Turbulent Boundary Layer Features via Lagrangian Coherent Structures, Proper Orthogonal Decomposition and Dynamic Mode Decomposition

TL;DR

This study combines Lagrangian coherent structures, Proper Orthogonal Decomposition, and Dynamic Mode Decomposition to analyze turbulent boundary layer features, revealing how flow structures relate to energy and frequency content.

Contribution

It introduces an integrated approach using LCS, POD, and DMD to visualize and understand turbulent boundary layer structures based on high-speed PIV data.

Findings

Longer LCS trajectories are linked to higher energy, lower frequency modes.

LCS trajectories highlight low momentum regions through multiple intersections.
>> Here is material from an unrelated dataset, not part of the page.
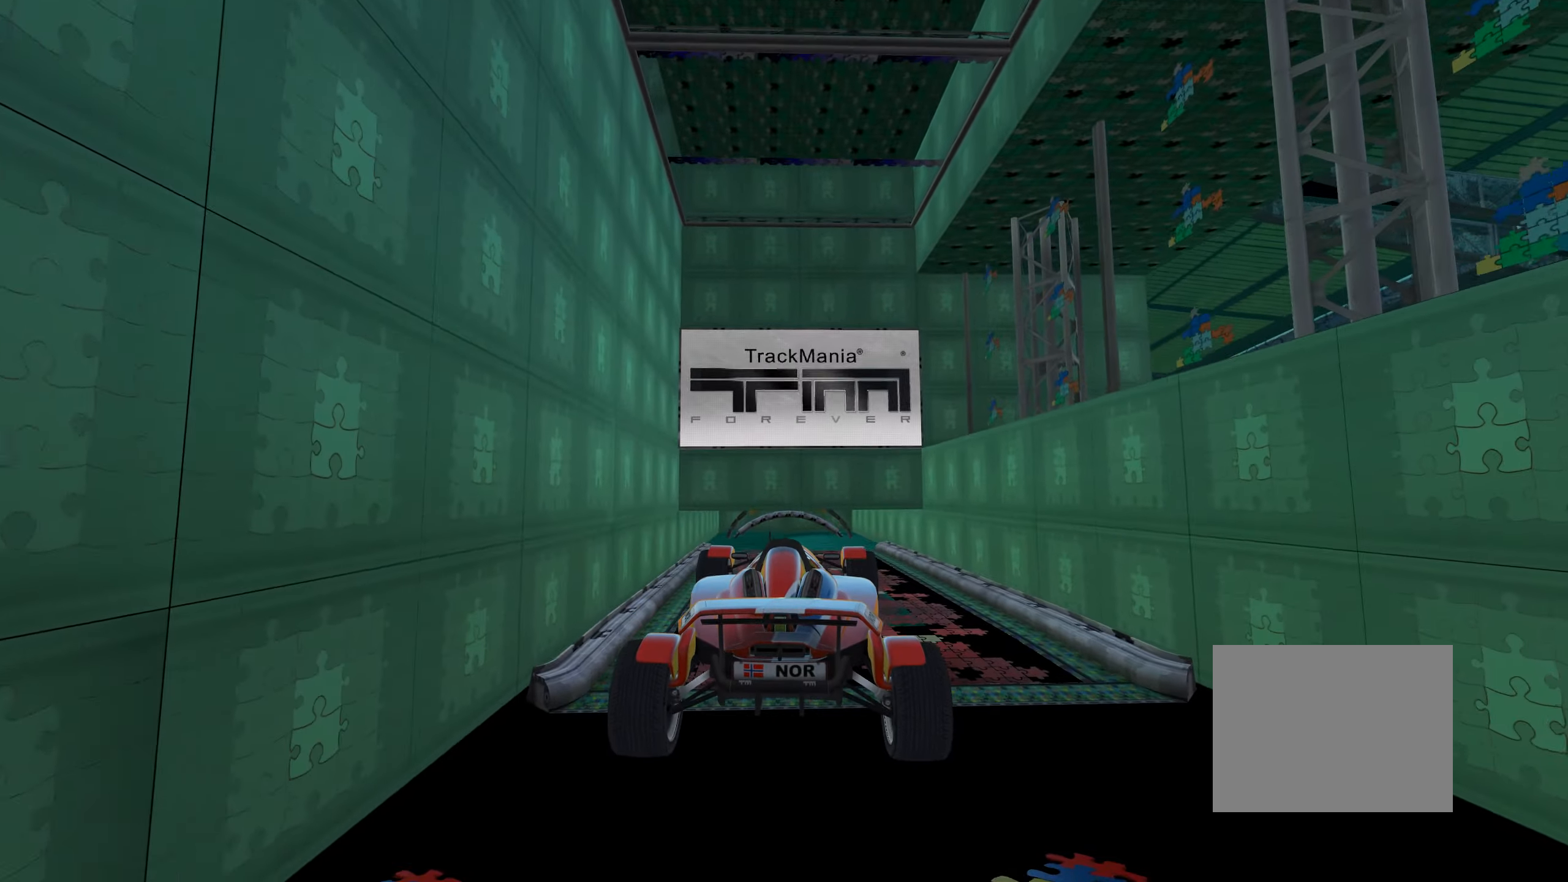
{"keys": ["up"], "events": []}
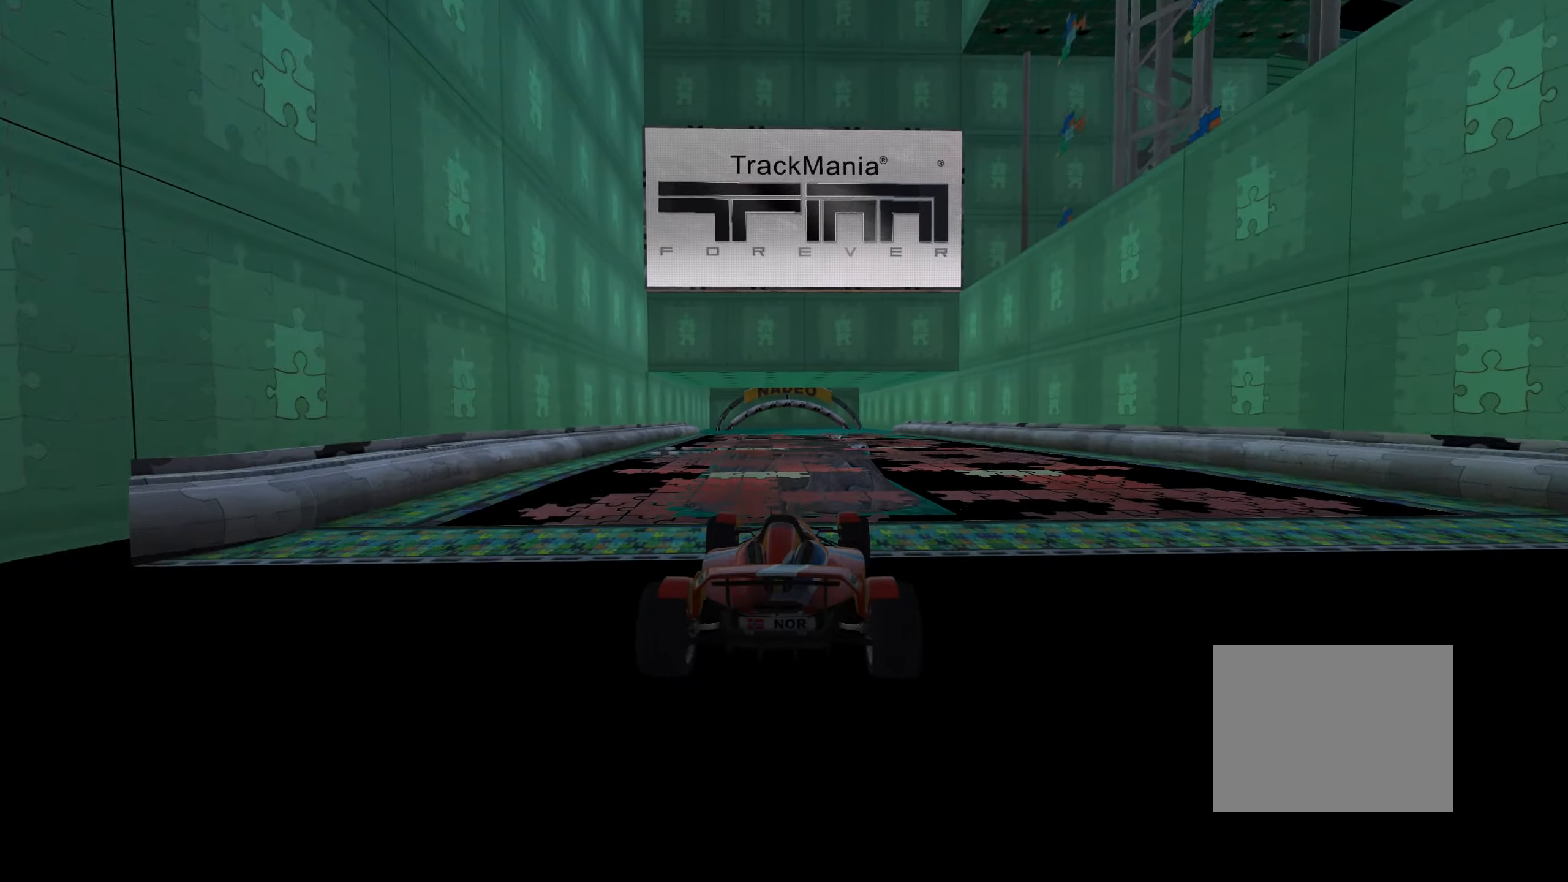
{"keys": ["up"], "events": []}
Flow structures vary with advection time and mode characteristics.

Abstract

High-speed stereo PIV-measurements have been performed in a turbulent boundary layer at Re$_{\theta}$ of 9800 in order to elucidate the coherent structures. Snapshot proper orthogonal decomposition (POD) and dynamic mode decomposition (DMD) are used to visualize the flow structure depending on the turbulent kinetic energy and frequency content. The first six POD and DMD modes show the largest and the lowest amount of energy and frequency, respectively. Lagrangian coherent structure (LCS) based on the algorithm developed using the variational theory is also applied to track the flow via attracting and repelling trajectories. The shapes and the length of the trajectories show variation with increasing advection time. LCS trajectories are overlayed with the individual POD and DMD modes. Repelling and attracting lines cover the structure of these modes. Reconstructed flow fields from individual POD modes are also used to generate new LCS trajectories. The energy and frequency content have a direct impact on the length of the trajectories, where the longest reconstructed trajectories associate with the higher energy and lower frequency modes, and vise verse. The multiple intersection points between the repelling and attracting lines marked the low momentum regions.